Unified Data

Being a computational chemist, I acquire a large number of files. As of today: 22 official projects, and over five thousand, output files alone, and more piling up each day. I figured that today I would describe how I keep them all safe and don’t lose anything.

I usually run calculations on one of a couple separate machines, but I keep nothing other than the jobs that are currently running on those machines. I move everything to an external source, in this case a file server, divided into project number and sub-divided into folders that each hold 50 jobs. An Excel spreadsheet keeps all of the important data and descriptions of each job segregated. But I assume that the average person could learn to keep their files neat and tidy. What I intend to discuss is the way that I keep the data on the file server and my personal laptop synchronized.

It’s actually a fairly simple command run within the terminal:

rsync -ruv $USER@$SERVER:$SERVER_PATH $MY_LAPTOP_LOCATION

rsync compares the files in $MY_LAPTOP_LOCATION to those at $SERVER_PATH and compresses and downloads anything that is different. It does this in a “smart” way however, so if you have a file that was say half-written (for instance if a calculation was in progress on that file when you copied it to the file server), and it is completely written the next day, if you ran rsync the first day and then the second, it only copies the portion of the file that is different.

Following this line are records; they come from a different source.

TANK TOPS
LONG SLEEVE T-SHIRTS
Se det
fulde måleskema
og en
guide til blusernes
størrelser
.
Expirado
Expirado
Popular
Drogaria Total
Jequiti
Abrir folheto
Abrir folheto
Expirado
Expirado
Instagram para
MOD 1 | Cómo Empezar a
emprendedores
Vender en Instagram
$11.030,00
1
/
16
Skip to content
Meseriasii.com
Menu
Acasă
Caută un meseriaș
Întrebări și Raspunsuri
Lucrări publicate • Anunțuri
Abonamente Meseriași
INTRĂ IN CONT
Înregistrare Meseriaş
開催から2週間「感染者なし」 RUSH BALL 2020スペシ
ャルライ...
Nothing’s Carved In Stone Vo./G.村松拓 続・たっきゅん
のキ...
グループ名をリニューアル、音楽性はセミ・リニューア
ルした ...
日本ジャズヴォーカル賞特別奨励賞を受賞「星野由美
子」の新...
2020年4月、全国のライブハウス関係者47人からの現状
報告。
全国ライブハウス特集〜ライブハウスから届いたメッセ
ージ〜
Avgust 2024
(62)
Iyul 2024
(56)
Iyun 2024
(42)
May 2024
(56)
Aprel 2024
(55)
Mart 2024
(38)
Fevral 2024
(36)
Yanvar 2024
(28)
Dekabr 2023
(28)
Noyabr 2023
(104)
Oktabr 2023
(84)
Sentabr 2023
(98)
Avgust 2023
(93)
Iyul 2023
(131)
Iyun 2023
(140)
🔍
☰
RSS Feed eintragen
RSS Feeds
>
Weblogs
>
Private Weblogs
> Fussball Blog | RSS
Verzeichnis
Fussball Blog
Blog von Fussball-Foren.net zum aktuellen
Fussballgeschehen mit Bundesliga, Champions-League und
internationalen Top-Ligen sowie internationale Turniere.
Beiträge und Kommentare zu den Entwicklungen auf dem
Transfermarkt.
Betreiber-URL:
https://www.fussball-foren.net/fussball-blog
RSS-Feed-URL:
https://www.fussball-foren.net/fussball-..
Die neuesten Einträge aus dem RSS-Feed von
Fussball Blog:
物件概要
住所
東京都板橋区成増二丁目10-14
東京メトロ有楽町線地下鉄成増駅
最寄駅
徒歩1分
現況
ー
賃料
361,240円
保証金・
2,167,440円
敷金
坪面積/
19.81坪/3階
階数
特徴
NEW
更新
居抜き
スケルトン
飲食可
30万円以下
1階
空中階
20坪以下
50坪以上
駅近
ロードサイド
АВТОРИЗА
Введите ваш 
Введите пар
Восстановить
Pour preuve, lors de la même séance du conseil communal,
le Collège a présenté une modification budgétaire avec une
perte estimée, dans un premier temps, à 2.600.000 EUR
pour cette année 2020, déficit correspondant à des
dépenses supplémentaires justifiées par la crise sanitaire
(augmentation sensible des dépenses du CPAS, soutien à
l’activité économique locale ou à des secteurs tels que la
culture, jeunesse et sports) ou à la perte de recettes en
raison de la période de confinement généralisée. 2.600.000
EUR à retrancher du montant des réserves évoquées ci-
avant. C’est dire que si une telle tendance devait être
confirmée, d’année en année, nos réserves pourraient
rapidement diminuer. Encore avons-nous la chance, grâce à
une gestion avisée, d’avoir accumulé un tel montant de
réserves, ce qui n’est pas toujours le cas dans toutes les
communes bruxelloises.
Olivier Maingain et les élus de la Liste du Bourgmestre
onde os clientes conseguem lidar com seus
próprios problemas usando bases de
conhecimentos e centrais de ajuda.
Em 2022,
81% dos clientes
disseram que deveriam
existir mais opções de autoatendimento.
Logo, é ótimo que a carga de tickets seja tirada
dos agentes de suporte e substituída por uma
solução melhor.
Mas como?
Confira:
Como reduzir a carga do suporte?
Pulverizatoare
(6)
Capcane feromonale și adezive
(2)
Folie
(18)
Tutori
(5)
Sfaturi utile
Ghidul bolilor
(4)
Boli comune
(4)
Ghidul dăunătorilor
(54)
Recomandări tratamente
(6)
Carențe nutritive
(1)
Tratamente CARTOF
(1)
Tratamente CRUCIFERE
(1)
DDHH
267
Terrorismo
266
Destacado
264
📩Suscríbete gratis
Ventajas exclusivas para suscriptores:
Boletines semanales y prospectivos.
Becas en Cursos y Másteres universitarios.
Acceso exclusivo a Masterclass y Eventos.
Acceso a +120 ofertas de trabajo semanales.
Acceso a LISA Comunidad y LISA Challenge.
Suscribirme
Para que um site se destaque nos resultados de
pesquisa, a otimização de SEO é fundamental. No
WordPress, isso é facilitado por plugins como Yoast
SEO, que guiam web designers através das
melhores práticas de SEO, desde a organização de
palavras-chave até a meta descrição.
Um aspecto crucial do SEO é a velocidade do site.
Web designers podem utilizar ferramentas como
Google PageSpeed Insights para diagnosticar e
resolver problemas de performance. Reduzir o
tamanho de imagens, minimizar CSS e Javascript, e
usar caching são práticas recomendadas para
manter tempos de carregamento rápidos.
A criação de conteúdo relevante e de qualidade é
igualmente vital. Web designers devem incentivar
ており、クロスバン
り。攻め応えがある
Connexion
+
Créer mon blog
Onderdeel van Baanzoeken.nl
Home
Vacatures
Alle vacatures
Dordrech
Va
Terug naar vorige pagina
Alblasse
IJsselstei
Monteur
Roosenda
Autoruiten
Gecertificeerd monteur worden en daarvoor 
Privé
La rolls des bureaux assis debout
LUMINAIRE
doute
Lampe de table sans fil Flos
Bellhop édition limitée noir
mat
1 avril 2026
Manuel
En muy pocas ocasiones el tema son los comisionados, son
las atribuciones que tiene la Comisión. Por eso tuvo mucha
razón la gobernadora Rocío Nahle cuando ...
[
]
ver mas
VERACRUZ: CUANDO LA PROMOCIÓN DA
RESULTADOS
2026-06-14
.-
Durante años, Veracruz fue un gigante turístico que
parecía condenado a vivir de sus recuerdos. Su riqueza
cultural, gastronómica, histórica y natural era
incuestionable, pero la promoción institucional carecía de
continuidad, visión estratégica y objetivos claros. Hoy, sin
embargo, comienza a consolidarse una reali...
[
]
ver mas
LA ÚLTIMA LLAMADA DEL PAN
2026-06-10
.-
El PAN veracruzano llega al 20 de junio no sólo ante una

To simplify things even further I set up an alias so that all I need to type is sync, and the above command runs. To do this on a Mac is fairly simple:

Open terminal and in the home directory (which is where it opens to by default) do the following:

pico .bashrc

add alias sync’’rsync -ruv $USER@$SERVER:$SERVER_PATH $MY_LAPTOP_LOCATION’’

Exit and save. Now to ensure that the .bashrc is read every time the terminal is opened you need to edit your .bash_profile file.

pico .bash_profile

add source .bashrc

Exit and save, log out and back in and your alias should be working!